_Exercises to complete_
**A.** In the forum comments on favorite decades, how many TV channels did the writer born in 1969 have?
**B.** Print the stretch of the forum comments on favorite decades from "My sister is" through "I was concerned.".

_Exercise passage_
<<<<
Born in 1969 so I would say the 70's! Not a huge fan of the 70's, but I have a brother 8 years older than I. He was/is very into music and I became a fan of many 70's artists. 70's TV shows sucked! That could be the fact we only had 3 channels and I was the remote control.
My sister is 7 yrs. older and she had some pretty hot friends in high school that were over to the house practicing their cheer leading routines for the weeks football game! Didn't mind that AT ALL! Every time I hear a KC and the Sunshine Band song I instantly flash back to sitting on the picnic table in the back yard watching all that hair bounce!
My kids remind me often that I am stuck in the 80's! They don't know how fun that decade was!
Born in 1963. 70,s............. Lawrence welk in the late 60,a and early 70,s sucked the root at the grandparents house. Some backward azz stupid bygone era schitt as far as I was concerned.
>>>>
_Input data_
<<<<
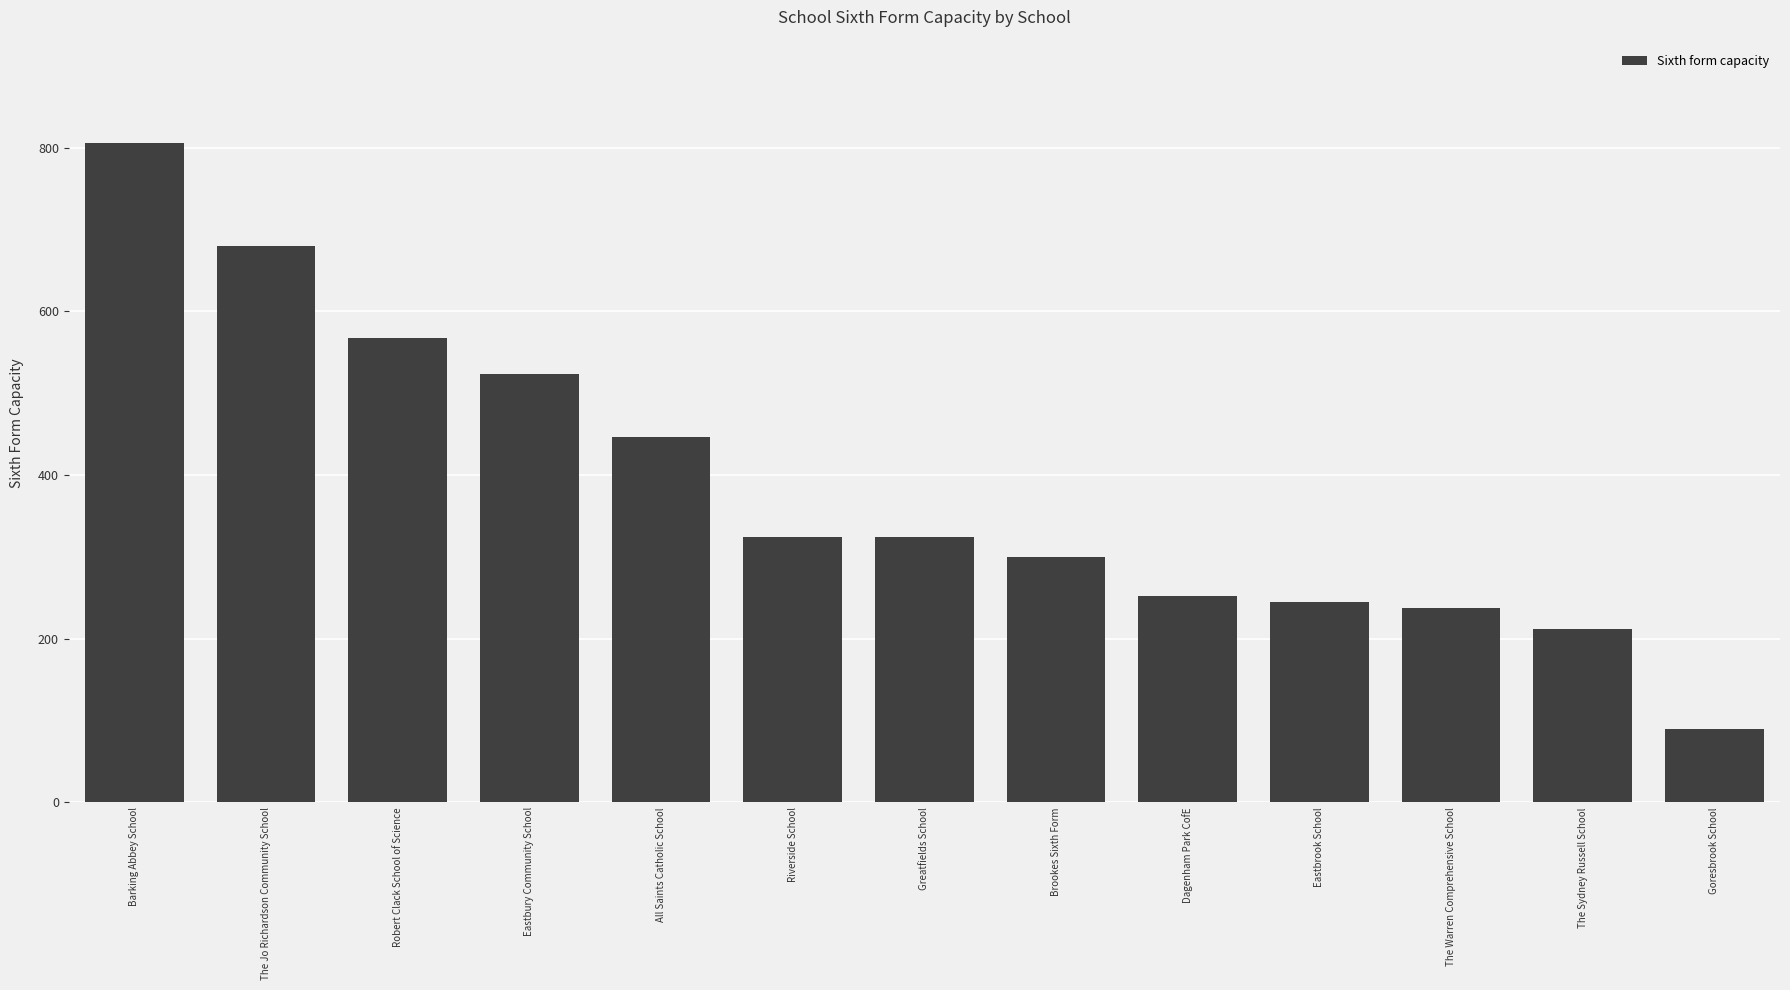

Count the number of data series in this chart.

1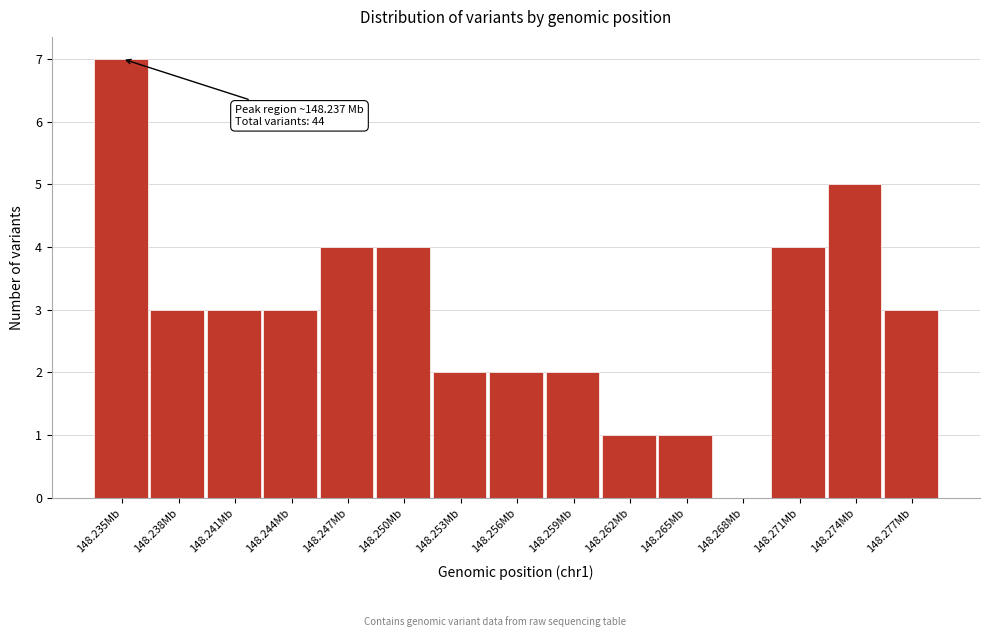

Reading right to left, extract all data points from this chart.

148.277Mb=3	148.274Mb=5	148.271Mb=4	148.268Mb=0	148.265Mb=1	148.262Mb=1	148.259Mb=2	148.256Mb=2	148.253Mb=2	148.250Mb=4	148.247Mb=4	148.244Mb=3	148.241Mb=3	148.238Mb=3	148.235Mb=7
>>>>
_Activity answers_
**A.** Three channels.

**B.**
My sister is 7 yrs. older and she had some pretty hot friends in high school that were over to the house practicing their cheer leading routines for the weeks football game! Didn't mind that AT ALL! Every time I hear a KC and the Sunshine Band song I instantly flash back to sitting on the picnic table in the back yard watching all that hair bounce!
My kids remind me often that I am stuck in the 80's! They don't know how fun that decade was!
Born in 1963. 70,s............. Lawrence welk in the late 60,a and early 70,s sucked the root at the grandparents house. Some backward azz stupid bygone era schitt as far as I was concerned.